My head in the clouds...

I've not a lot to show and tell this week. I've finished the first module on my Creative Quiltmaking course but I don't think the next one will be completed so quickly. However I have been trying a few things out in anticipation and here are a couple of spreads in my A2 book in which I am recording progress in all things textile, and an A5 book in which I am recording colour notes, trying to build up a resource of colour schemes that I see in magazines etc.
I have been working on a motif from an old key which as been with me a long time.  I made a couple of printing blocks from foam sheet stuck onto scraps of mount board using photo-mount spray. They are fairly robust and will work well with acrylic paint. I used Stazon ink for thy key print.


But mainly I have been spending time reading this week two stories at once, which is very unusual for me. The first is Stephen Kelman's Pigeon English.


Not only was Stephen Kelman in my husband's tutor group when he taught on the Marsh Farm estate in Luton, he also taught Stephen's wife.  There are some nice references to the local area although the story is set in London.  We contacted Stephen to offer him congratulations when he was shortlisted for the Booker Prize and had a lovely reply to our e mail.  It is a humorous but poignant tale which has had me laughing out loud. But before I finished reading it, this arrived ...
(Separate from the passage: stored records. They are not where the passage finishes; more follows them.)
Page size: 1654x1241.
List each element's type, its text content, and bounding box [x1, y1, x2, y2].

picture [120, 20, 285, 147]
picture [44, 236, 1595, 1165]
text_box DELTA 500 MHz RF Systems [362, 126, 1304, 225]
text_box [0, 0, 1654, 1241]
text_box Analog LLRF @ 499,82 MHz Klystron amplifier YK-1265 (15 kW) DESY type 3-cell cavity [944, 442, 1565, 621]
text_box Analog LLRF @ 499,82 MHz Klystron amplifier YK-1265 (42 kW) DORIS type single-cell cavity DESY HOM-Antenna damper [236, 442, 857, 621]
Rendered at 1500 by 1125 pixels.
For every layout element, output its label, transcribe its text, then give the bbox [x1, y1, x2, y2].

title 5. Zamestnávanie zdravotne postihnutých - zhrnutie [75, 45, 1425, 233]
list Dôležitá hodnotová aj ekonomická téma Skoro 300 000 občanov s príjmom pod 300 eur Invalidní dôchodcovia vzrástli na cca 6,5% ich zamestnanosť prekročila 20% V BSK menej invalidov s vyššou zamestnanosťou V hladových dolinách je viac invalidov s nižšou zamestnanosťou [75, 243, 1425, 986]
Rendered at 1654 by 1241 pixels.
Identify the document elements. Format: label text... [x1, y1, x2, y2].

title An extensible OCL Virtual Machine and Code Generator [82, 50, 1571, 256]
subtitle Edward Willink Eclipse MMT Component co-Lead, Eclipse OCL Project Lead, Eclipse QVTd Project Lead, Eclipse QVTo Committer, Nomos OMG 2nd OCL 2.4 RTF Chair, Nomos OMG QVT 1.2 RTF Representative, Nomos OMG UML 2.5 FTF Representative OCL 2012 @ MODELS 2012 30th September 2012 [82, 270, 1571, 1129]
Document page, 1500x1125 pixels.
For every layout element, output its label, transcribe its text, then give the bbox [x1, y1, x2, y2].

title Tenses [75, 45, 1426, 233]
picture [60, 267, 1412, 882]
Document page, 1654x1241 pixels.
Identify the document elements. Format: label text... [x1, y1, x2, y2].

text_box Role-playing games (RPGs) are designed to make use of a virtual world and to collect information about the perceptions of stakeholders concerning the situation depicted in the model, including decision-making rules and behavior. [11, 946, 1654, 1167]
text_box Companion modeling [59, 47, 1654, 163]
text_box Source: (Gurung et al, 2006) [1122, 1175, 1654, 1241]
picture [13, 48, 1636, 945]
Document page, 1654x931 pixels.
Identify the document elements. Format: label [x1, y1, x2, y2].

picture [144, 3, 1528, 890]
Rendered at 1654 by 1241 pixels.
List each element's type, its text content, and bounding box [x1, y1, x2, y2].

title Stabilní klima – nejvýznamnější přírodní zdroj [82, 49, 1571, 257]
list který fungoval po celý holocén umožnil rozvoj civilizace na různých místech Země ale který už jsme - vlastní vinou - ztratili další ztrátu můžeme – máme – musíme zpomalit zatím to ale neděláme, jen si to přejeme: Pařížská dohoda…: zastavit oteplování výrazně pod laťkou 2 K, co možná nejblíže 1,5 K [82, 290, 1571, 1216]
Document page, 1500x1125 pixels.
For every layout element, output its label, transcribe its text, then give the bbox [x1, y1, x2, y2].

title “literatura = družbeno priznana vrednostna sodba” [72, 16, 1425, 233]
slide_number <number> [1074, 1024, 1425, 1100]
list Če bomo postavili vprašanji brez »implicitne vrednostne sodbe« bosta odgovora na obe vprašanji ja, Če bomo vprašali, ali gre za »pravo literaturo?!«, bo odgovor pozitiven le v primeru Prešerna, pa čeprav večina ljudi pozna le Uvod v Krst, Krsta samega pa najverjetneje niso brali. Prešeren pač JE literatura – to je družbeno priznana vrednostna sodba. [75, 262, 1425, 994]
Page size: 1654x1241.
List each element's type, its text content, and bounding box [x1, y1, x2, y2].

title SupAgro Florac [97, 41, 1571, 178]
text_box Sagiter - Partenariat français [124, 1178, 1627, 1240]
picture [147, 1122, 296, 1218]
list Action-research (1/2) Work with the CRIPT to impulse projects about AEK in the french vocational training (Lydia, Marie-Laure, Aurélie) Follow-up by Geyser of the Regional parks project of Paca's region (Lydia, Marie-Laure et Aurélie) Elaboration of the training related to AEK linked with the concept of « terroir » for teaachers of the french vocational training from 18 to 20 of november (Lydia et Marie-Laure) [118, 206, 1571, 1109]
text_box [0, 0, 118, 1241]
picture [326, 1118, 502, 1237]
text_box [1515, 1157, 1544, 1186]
We had watched the TV series on Sky Atlantic and I was totally captivated by it and had to have the book.  The series started again last Friday, so if you have Sky A - I highly recommend it.  We cannot find anyone else who watched it.  The minute I picked it up I had to start reading.  It is set in Australia between the 40's and 60's and is about two families, the Lambs and the Pickles sharing a house on Cloud Street, but it is so much more.  Time Out magazine says "Imagine Neighbours being taken over by the writing team of John Steinbeck and Gabriel Garcia Marquez and you'll be getting close to the heart of this tale."
The language is lyrical, hilarious and earthy, every character loveable, there is a river is running through  the pages and there is the house which holds them all together.  I hope I've made you want to read it. I'm off now to do a bit of reading myself, but which one will it be?